These knives are kind of interesting, I just played with the thicker one this evening for a few minutes which is an odd design for a knife, if this is intended for wood working then the user better be Žydrūnas Savickas as the blade is extremely thick with a very narrow edge bevel and it looks more like a splitting wedge than a knife.
The edge would appear to be sharp, it will catch on the thumbnail easily and it feels aggressive if you drag your finger across it on a perpendicular but it has no slicing ability at all. To be clear, I took the knife and pressed it the full width of the edge bevel into the edge of a roll of toilet paper.
I then maintained a downwards force of 10 lbs and sliced the corner of the toilet paper the full length of the blade, this cut fives pieces of the toilet paper and just dented the rest. In contrast taking a random Mora and using a downwards force of less than 1 lbs (it won't even register on a scale), it easily cuts the full width of the bevel into the paper.

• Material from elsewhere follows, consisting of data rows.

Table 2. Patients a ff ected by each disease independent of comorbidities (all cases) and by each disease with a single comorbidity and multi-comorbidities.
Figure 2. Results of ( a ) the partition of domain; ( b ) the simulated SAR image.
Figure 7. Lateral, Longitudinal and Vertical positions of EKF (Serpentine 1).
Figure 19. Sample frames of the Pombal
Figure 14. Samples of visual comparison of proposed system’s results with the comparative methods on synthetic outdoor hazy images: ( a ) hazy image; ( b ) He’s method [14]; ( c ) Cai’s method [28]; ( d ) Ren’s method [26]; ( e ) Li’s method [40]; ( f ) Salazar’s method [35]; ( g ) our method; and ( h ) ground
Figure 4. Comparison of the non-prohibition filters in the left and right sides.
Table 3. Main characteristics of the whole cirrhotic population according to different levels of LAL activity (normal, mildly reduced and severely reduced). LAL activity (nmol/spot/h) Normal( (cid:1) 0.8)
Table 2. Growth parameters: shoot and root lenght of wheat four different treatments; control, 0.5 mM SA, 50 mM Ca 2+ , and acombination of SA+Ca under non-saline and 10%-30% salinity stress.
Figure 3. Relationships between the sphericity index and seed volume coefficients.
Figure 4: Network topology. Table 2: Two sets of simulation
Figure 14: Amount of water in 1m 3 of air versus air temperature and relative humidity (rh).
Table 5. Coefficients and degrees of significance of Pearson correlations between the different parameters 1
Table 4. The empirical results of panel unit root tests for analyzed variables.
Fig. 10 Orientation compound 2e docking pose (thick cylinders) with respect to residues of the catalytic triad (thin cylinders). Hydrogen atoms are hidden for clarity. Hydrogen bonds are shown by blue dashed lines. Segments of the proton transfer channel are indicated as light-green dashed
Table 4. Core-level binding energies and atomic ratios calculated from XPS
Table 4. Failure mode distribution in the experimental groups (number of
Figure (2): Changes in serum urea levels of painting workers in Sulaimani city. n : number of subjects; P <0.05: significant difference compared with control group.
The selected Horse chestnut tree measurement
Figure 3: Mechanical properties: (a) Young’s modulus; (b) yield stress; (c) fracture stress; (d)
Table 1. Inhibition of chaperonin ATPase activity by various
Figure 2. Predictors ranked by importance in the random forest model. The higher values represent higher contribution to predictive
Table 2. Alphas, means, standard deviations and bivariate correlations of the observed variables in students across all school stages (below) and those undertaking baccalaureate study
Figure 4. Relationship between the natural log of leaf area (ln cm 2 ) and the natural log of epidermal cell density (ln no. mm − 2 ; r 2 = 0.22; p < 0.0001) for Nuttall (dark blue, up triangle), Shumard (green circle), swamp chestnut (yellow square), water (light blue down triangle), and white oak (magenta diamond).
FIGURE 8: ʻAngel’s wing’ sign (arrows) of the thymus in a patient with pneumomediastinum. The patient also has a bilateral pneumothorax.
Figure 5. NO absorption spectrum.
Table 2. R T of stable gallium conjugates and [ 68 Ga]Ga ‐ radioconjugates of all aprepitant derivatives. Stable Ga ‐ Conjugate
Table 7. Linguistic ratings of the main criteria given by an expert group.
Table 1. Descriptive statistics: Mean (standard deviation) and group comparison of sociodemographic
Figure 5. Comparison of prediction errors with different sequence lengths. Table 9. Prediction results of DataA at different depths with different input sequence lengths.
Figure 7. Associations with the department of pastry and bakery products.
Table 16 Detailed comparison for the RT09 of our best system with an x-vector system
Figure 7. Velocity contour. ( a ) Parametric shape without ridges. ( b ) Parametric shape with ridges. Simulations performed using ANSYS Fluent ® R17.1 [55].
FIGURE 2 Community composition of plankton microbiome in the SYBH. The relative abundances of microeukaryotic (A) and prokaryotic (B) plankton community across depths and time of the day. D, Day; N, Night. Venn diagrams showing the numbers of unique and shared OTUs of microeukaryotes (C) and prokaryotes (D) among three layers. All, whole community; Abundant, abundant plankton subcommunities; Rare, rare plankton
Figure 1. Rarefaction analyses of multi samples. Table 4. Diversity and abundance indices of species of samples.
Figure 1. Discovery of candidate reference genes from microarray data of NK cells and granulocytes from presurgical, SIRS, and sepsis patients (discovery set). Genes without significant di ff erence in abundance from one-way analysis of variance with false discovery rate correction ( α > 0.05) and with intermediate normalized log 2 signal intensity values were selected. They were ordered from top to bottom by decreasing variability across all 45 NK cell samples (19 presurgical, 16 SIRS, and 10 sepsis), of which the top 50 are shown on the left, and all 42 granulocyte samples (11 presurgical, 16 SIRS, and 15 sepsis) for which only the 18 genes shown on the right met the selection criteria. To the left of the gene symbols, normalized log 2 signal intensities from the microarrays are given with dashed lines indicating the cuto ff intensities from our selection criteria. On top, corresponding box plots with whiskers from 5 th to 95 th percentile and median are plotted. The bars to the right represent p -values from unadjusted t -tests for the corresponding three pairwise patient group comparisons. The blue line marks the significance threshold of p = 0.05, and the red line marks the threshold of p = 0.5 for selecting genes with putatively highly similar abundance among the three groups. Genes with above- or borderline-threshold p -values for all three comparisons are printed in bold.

So I take the edge and cut it right into a 1000 waterstone to grind off the edge to remove the possibility that the metal on the edge is weakened. It is not easy, it takes five cuts into the stone before the edge stops biting on my finger nail which is a bit odd, it would only take one on the Mora.
I then regrind it on a 200 grit SiC water stone, the bevels meet clearly, feels aggressive, thumbnail says a-ok, and you can press this into a tomato so hard it squashes it flat and it has no slicing aggression at all and this is off of a 200 grit x-coarse stone.
I figure that the edge is micro-fracturing so I take a 600 grit DMT rod and extremely lightly apply a micro bevel, and I mean feather light, not close to the weight of the knife. After five passes per side the edge starts to respond and parts of it start to shave and repeating the toilet roll cutting sections of the edge bit in deeply as normal.
If anyone is curious as to why this works, diamond is harder than any steel or even carbide in steel by a large amount. It is so much harder that compared to diamond the metal in the knife is basically butter. Because of this you can sharpen with diamond at extremely low forces this allows you to sharpen edges which will fracture with any other abrasive which need more force to hone.
So, initial impression is that the edge is not properly heat treated and most likely has untempered martensite, or heavy grain growth and significant embrittlement or both. In any case it would be extremely frustrating for someone to try to sharpen, it does not form a burr, it passes most feel tests for sharpness, but if you try to slice something it behaves like a prop knife.
kurodrago, I would like to put a primary grind on these if you don't mind as right now to sharpen them takes a massive amount of time due to the very wide edge bevels so each time I have to sharpen I have to plane down a piece of steel which is 3/8" wide.
I would like to reduce the edges down to about 0.005" thick. After sharpening, edge retention cutting etc. the edge will thicken back to 0.010-0.015" or so and be stable for heavy wood cutting.